• _Tasks to carry out_:
**a.** In the report excerpt on migration and political rights, how many of the 17 Senate seats did the ruling FL party win in the first round, according to the CEP results?
**b.** Pick up the report excerpt on migration and political rights after its final sentence and carry it on.

From: Stanley Lucas <slucas@iri.org>

d. Freedom of Movement within the Country, Foreign Travel, Emigration, and Repatriation

The Constitution provides for these rights, and the Government generally respects them in practice.

An unknown number of undocumented migrants put to sea during the year seeking better economic opportunities in other countries. The Government's National Migration Office (ONM) is responsible for assisting citizens repatriated from other countries, including the Dominican Republic, the Bahamas, Cuba, and the United States. In 2000 the ONM stopped meeting, processing, and providing humanitarian services to involuntarily repatriated migrants. However, in June ONM again began to meet and process repatriated citizens. It infrequently gives small sums of money to the repatriated migrants to fund their transportation home. According to the International Organization for Migration, the Dominican Republic deports approximately 500 Haitians each month across the border. In December the Dominican Republic's Directorate of Migration reported that 9,047 Haitians were repatriated during the year; however, the armed forces of the Dominican Republic carried out massive repatriations at the beginning of the year and claimed to have repatriated approximately 12,000 Haitians per month in the first 3 months of the year. These figures of claimed repatriations were significantly lower than similar claims made in 2000. There continued to be reliable reports of separation of families and maltreatment of Haitians by Dominican soldiers during the year. There were no credible reports of mistreatment of migrants repatriated to Haiti from other countries, including the U.S.

The law provides for the granting of asylum and/or refugee status in accordance with the 1951 U.N. Convention Relating to the Status of Refugees and its 1967 Protocol. On May 31, 12 Cuban refugees arrived at the northern city of Cap-Haitien. They were escorted to the local fire station and were aided by government authorities. Although they verbally claimed asylum, they left for the Dominican Republic on June 11. The question of provision of first asylum did not arise. There were no reports of the forced return of persons to a country where they feared persecution.

Section 3 Respect for Political Rights: The Right of Citizens to Change Their Government

The Constitution provides citizens with the right to change their government peacefully. In practice the political system remains in transition from a dictatorial system to a more open and competitive one. The dominant FL political party manipulated legislative and exaggerated electoral participation in the presidential elections of 2000. The FL controls all government power, including the presidential, legislative, and judicial branches. Most local and regional elected leaders are members of the FL.

In May 2000, a first round of long overdue senatorial, legislative, and municipal elections to fill vacant posts took place after repeated postponements. There were scattered acts of violence in the months leading up to the election.

Under the Constitution and electoral law, a candidate for the Senate or Chamber of Deputies must receive an absolute majority of votes cast in order to be elected in the first round of voting. If no candidate receives a majority, a second round runoff is required. The Senate results published by the CEP announced that the ruling FL party won 16 of the 17 Senate seats in the first round. These results were based on what opposition parties and independent observers termed a flawed interpretation of both the Constitution and the electoral law.

• _Data_:
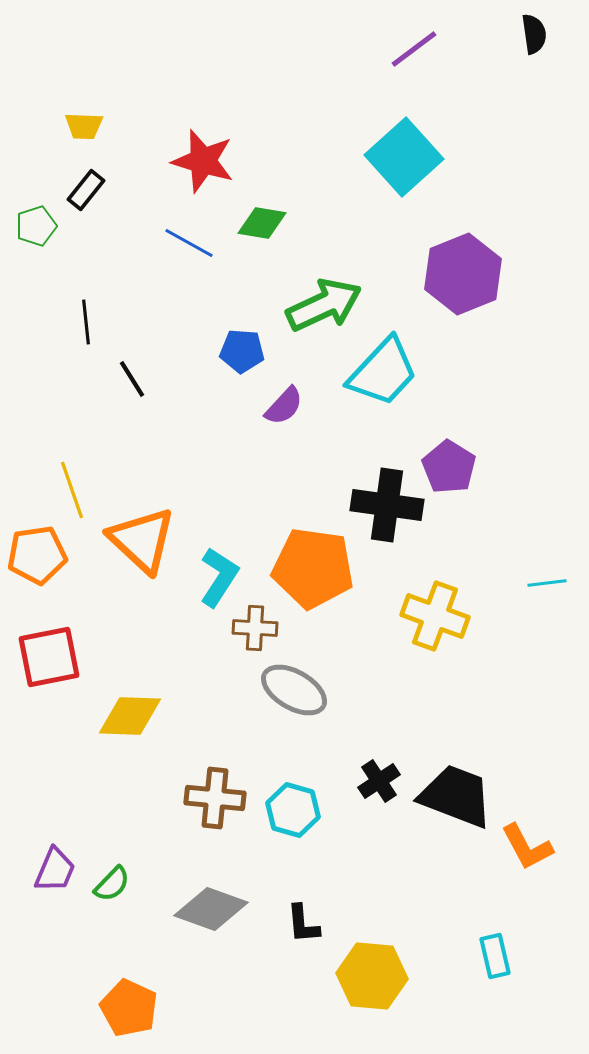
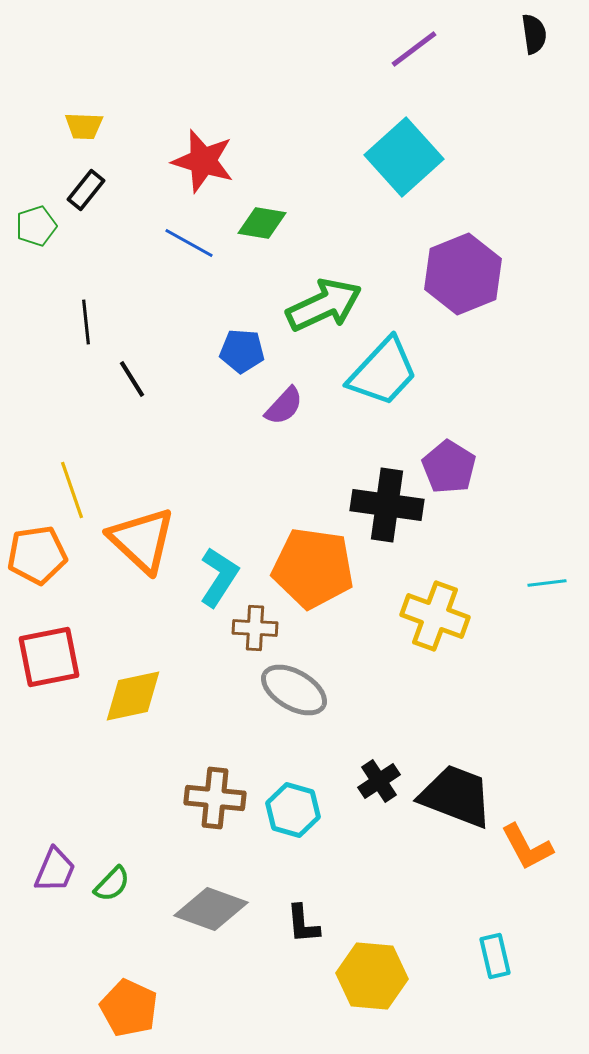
yellow diamond at (130, 716): moved 3 px right, 20 px up; rotated 14 degrees counterclockwise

• _Results_:
**a.** 16 of the 17 Senate seats.

**b.**
Observers described these elections as generally free and fair despite some scattered irregularities. However, the CEP manipulated the results by its choice of a methodology in calculating the percentages for the determination of Senate seats, the faulty transmission of results, and the arbitrary treatment of challenges that affected the results of several races. A December 2000 OAS report also described significant candidate intimidation and theft of ballots. Because the Government refused to correct these manipulations, a political standoff between the FL and the opposition ensured. Opposition parties boycotted a second round of legislative elections in July 2000 (which included no senatorial seats) and the second round November 2000 presidential elections. Despite local and international calls not to seat the Parliament before resolution of the election controversy, in August 2000, Parliament was sworn in formally.

Violence again escalated prior to the November 2000 presidential elections, which took place amidst heavy police security and were characterized by low turnout--credible accounts varied from 5 percent to 20 percent. With the opposition boycott, former President Aristide faced only token opposition and was elected to a 5-year term with a reported 91.5 percent of the votes cast.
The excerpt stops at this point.